On the 9th July 1896, George was attested into the 3rd Battalion of the Bedfordshire Regiment. His service records tell us he was 18 years and 10 months old and was employed as a brick maker by Messrs Beart. He was living on Hitchin Road, Arlesey and was single. He had previously been rejected as unfit for service by the Army for being underweight. He gave his height as 5 feet 5 inches and weighed 112lbs. He had a freckled complexion, brown hair and brown eyes. He joined the army for 49-day service before later enlisting in the reserves on 9th June 1899 and then the Rifle Brigade on 12th December 1899. At the time of enlisting for the Reserves George was living at Box Tree Cottage, Arlesey, apparently with his sister, Sarah (who had married Thomas Matthew in 1899). He gave his next of kin as his brother, Arthur Worlsey Young, of Hitchin Road, Arlesey.

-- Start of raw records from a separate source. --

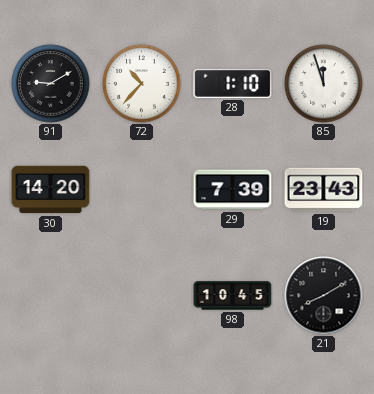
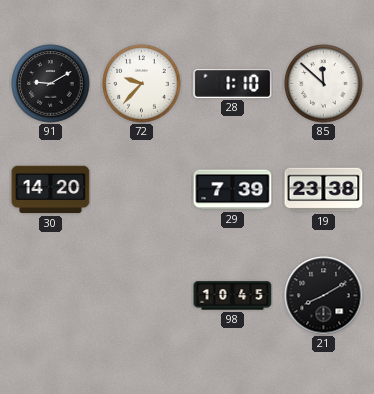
72: 10:37 -> 9:37
85: 11:57 -> 11:52
19: 23:43 -> 23:38
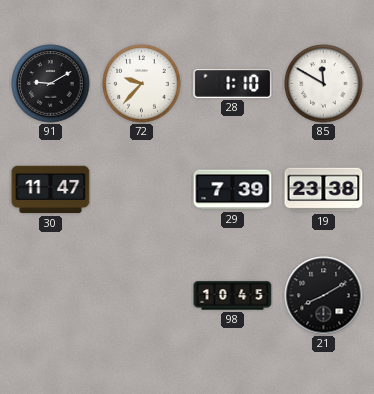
85: 11:52 -> 11:50
30: 14:20 -> 11:47
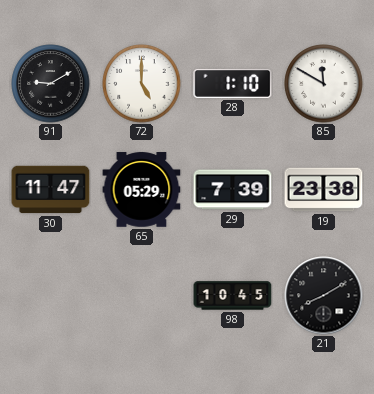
72: 9:37 -> 5:00
65: none -> 05:29
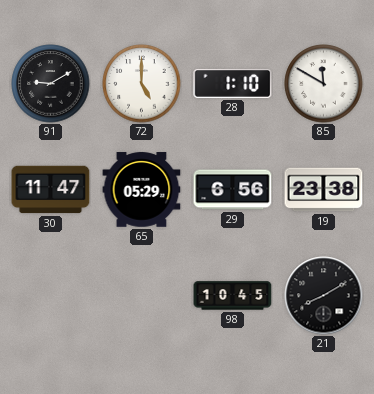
29: 7:39 -> 6:56
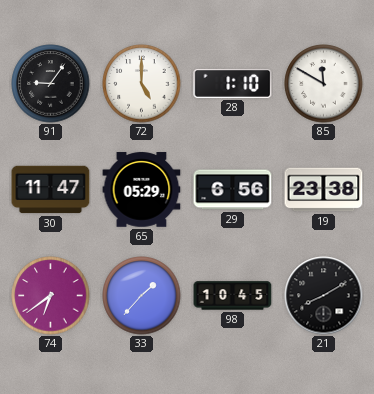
91: 9:10 -> 9:06
74: none -> 6:39
33: none -> 1:37
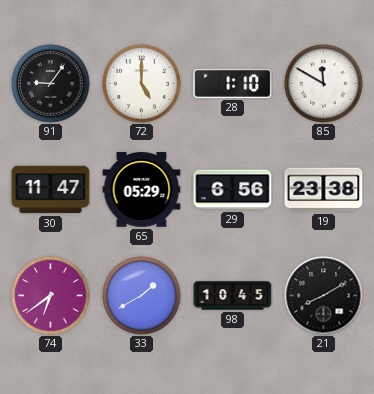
33: 1:37 -> 1:40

George died on 27th October 1914, the first Arlesey man to die in the war. At the time of his death he was in the 3rd Battalion of the Rifle Brigade, while with the British Expeditionary Force (BEF). The 3rd Battalion was part of the 3rd Corps of the BEF, forming the 6th Division along with the 16th (Inf) Brigade, 1st Btn Kings Shropshire Light Infantry and 18th (Inf) Brigade, 2nd Btn Durham Light Infantry, who landed in France on 8th/9th September 1914. In late September the BEF were transferred from the Aisne region to Flanders to unify British Forces on the continent, to shorten the British lines of communication from England and to defend Antwerp and the Channel Ports. On the night of the 1st/2nd October the transfer of the BEF began in great secrecy. Marches were made at night and billet troops were not allowed to venture outside during daylight. 3rd Corps began to assemble around Saint Omer and Hasbrouck on October 11th, where they then moved behind the flanks of 2nd Corps.
There is no record of which battle George was killed in. He is remembered with honour at Ploegsteert Memorial, which is located 12.5Km south of Ieper town centre. The memorial commemorates more than 11,000 servicemen of the UK and South African Forces who died in this region and have no known grave. Most of those commemorated did not die in major offensives but in the course of day-to-day trench warfare or in small scale set engagements, usually carried out in support of major attacks somewhere else.